The high performance ones can end up throttling under heavy load

[–] Donut@leminal.space 0 points 2 months ago (3 children)

But do people really need the high performance ones? Or is that just marketing doing it's job convincing people that double the read/write speed will actually improve their system?

Or is this not really for gamers (most PCs in build) but for workstations? Open to learn

[–] 9point6@lemmy.world 2 points 2 months ago

People doing stuff like video work benefit from the high speeds, people just doing gaming can probably avoid the top tier of storage

The speed difference is very noticeable. I went from a pretty nice drive to a P41 and after loading all of my junk on startup the difference is very noticeable.

Plus cheaper drives tend to struggle REALLY bad with writes past like 2 gigs.
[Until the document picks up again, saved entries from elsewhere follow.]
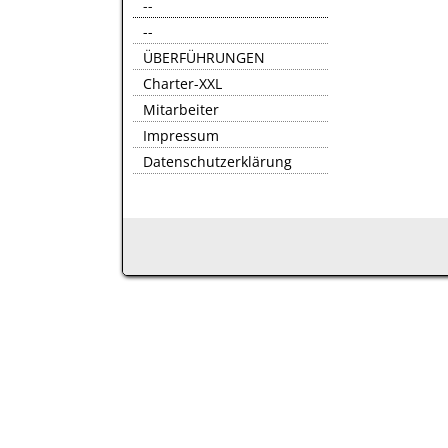
--
--
ÜBERFÜHRUNGEN
Charter-XXL
Mitarbeiter
Impressum
Datenschutzerklärung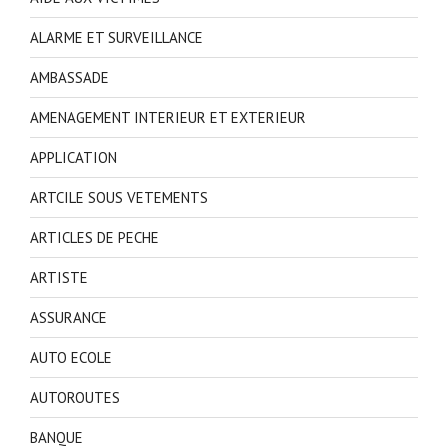
ALARME ET SURVEILLANCE
AMBASSADE
AMENAGEMENT INTERIEUR ET EXTERIEUR
APPLICATION
ARTCILE SOUS VETEMENTS
ARTICLES DE PECHE
ARTISTE
ASSURANCE
AUTO ECOLE
AUTOROUTES
BANQUE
I’ve had drives that struggle and perform worse than a sata SSD.

[–] slice@feddit.org 1 points 2 months ago (1 children)

According to linus tech tips it is no necessary. But regarding quality standarts I wouldnt trust that source 100% percent. https://m.youtube.com/watch?v=lQmI5A27Iv8

[–] Donut@leminal.space 2 points 2 months ago (1 children)

Interesting vid regardless, thank you! It seems that cooling them too much isn't recommended. I can see the practical use case when copying huge files often, though

[–] femtech@midwest.social 2 points 2 months ago

Yeah, maybe if you have a server with a few of them and they are being heavily utilized.